- **GIVEN INFORMATION**
--

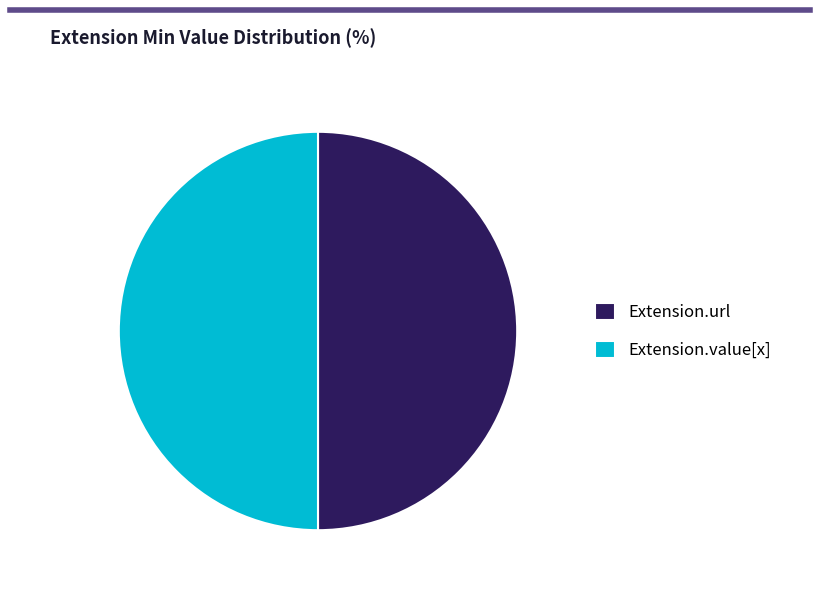

Do Extension.url and Extension.value[x] together represent more than half of the pie?

Yes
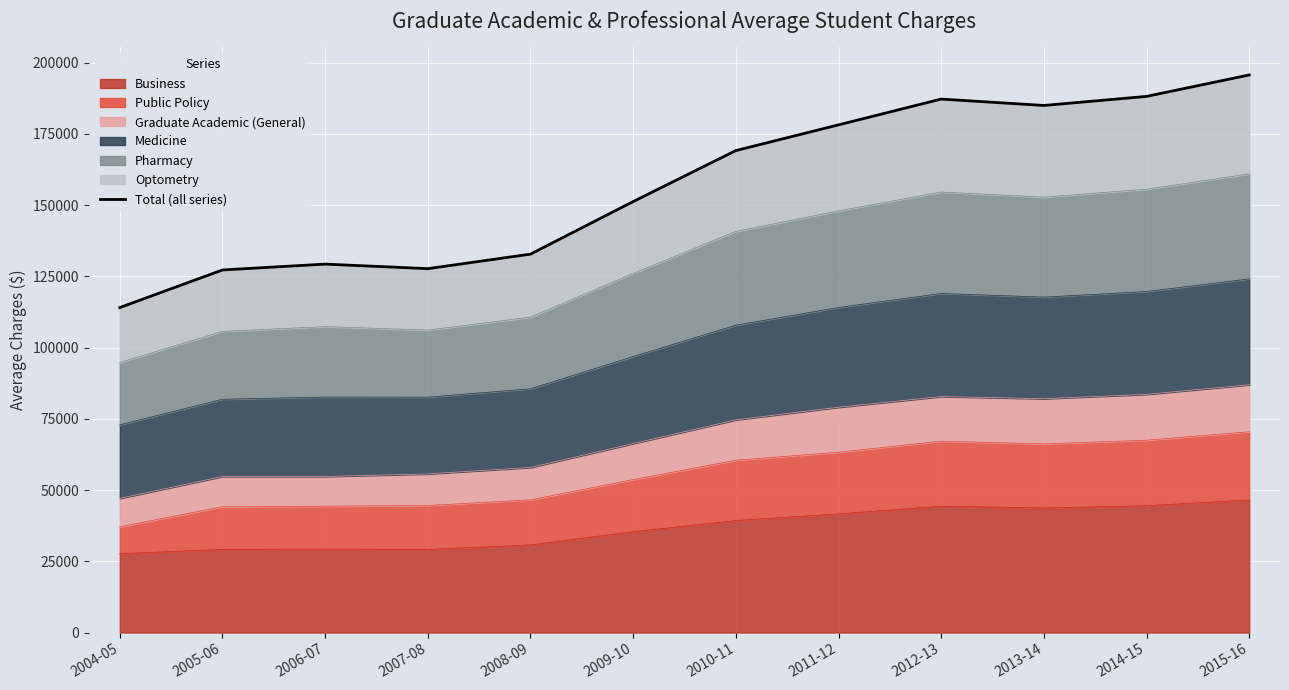

The chart shows a value of 59155.5 at 2004-05. True or false?

False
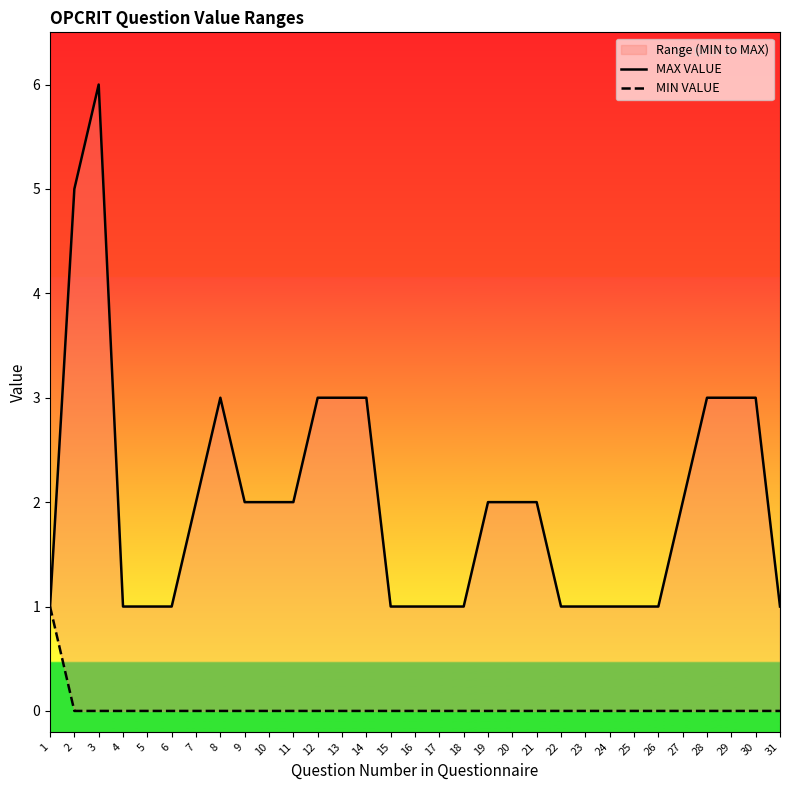

Where is the first local maximum for MAX VALUE?

3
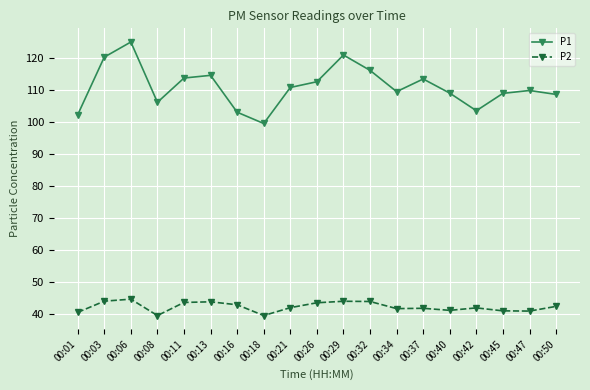

True or false: P1 and P2 intersect in this chart.

False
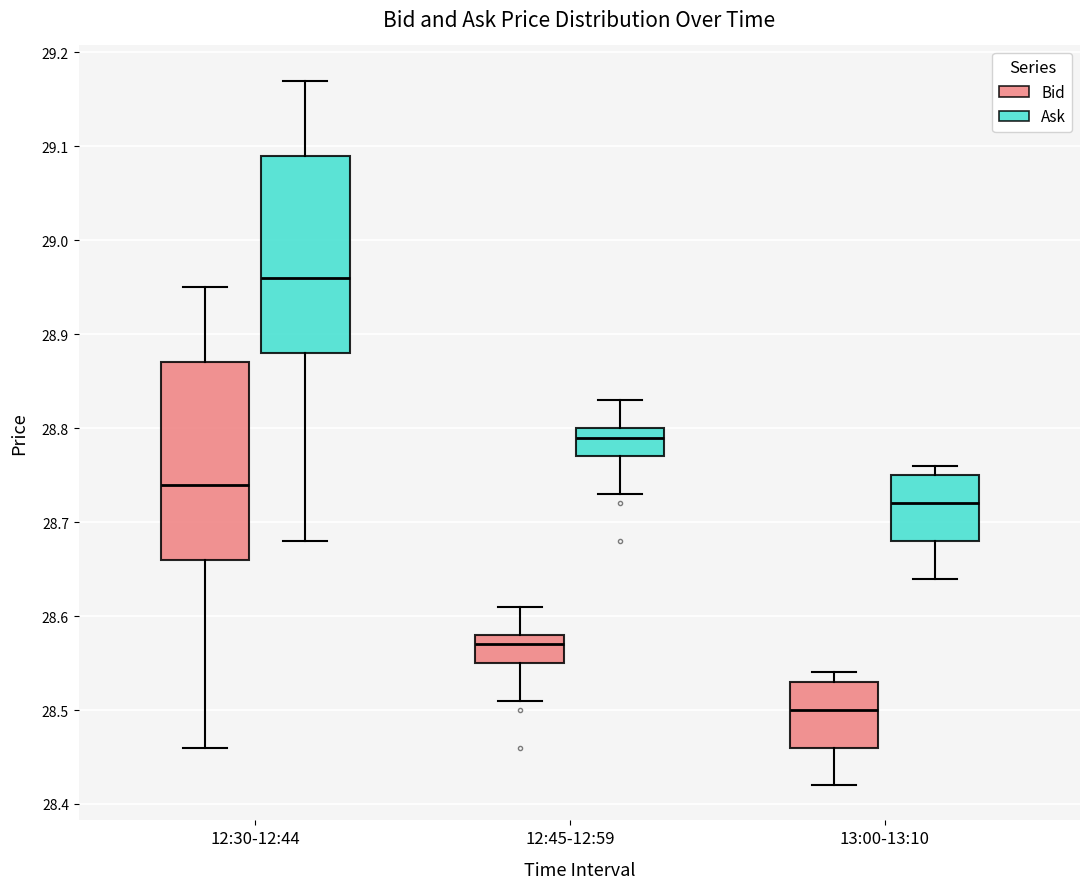

Reading left to right, read every box against the y-axis: the position of its median line, the range the box covers, and the ends of its whiskers. The values are not printed on the chart, so give them approximately, as read against the axis.

12:30-12:44 (Bid): median 28.74, box 28.66 to 28.87, whiskers 28.46 to 28.95
12:30-12:44 (Ask): median 28.96, box 28.88 to 29.09, whiskers 28.68 to 29.17
12:45-12:59 (Bid): median 28.57, box 28.55 to 28.58, whiskers 28.51 to 28.61
12:45-12:59 (Ask): median 28.79, box 28.77 to 28.80, whiskers 28.73 to 28.83
13:00-13:10 (Bid): median 28.50, box 28.46 to 28.53, whiskers 28.42 to 28.54
13:00-13:10 (Ask): median 28.72, box 28.68 to 28.75, whiskers 28.64 to 28.76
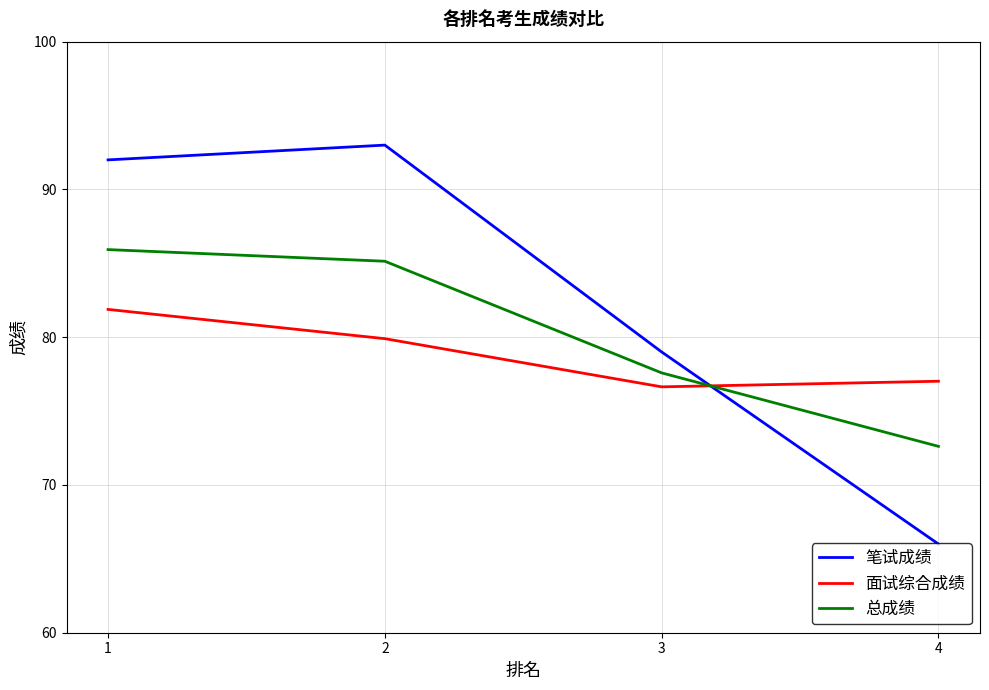

True or false: 总成绩 has more than 0 interior local peaks.

False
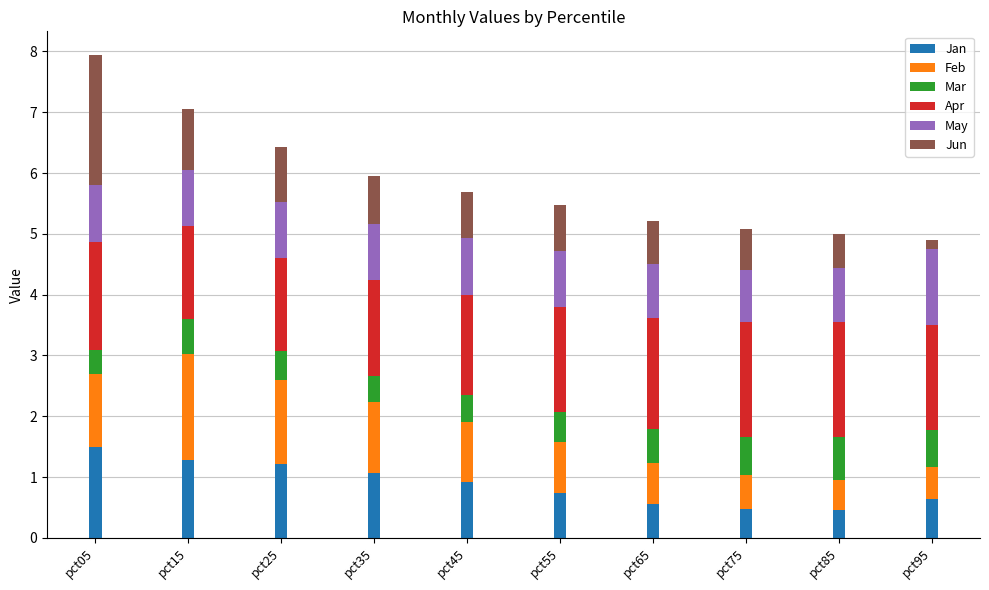

The Jan series shows 2.4 at pct05. True or false?

False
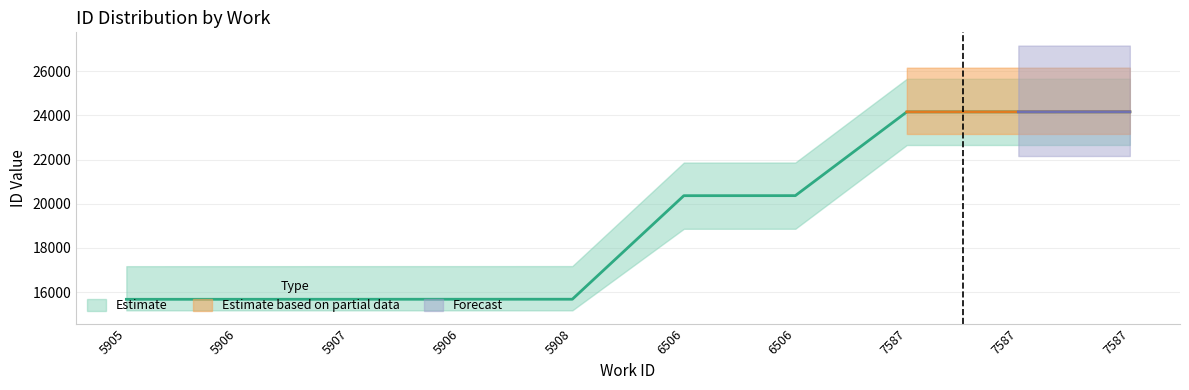

What is the average value?

19158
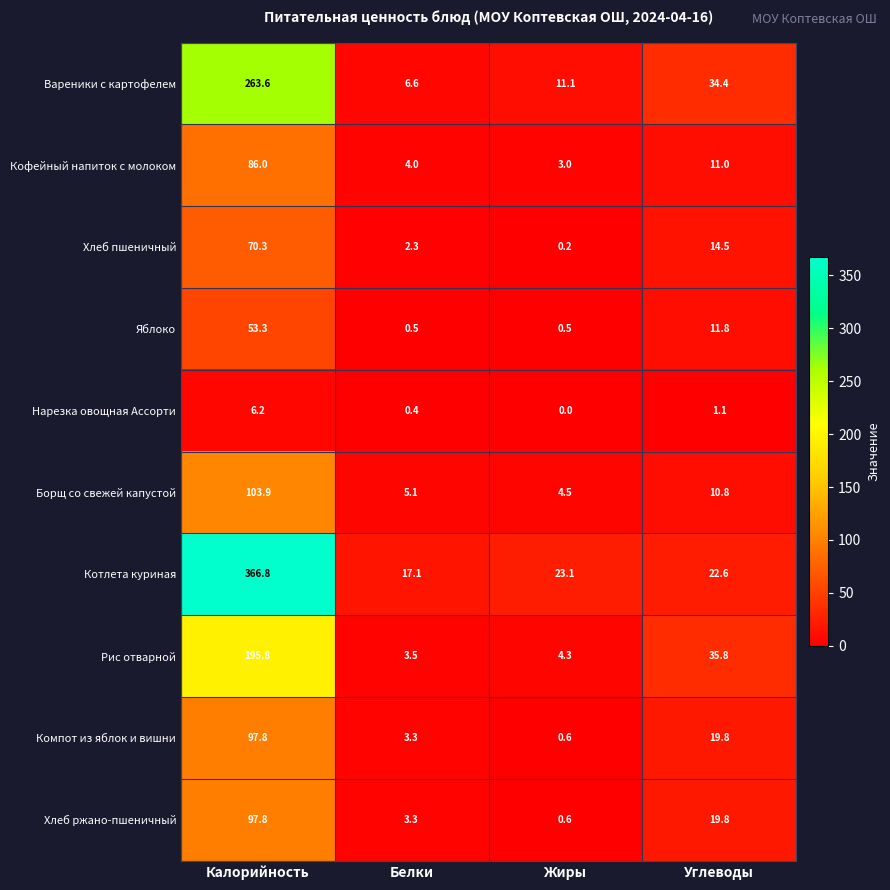

What is the difference between the Компот из яблок и вишни values at Углеводы and Жиры?

19.2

--

- **EXERCISE**
Format the part of the listing that begins with the line containing "The Jan series" and continues through the end of the listing as a JSON list of strings, one string per line, with blank lines and picture lines omitted.

- **THE COMPLETED TASK**
[
  "The Jan series shows 2.4 at pct05. True or false?",
  "False",
  "What is the average value?",
  "19158",
  "What is the difference between the Компот из яблок и вишни values at Углеводы and Жиры?",
  "19.2"
]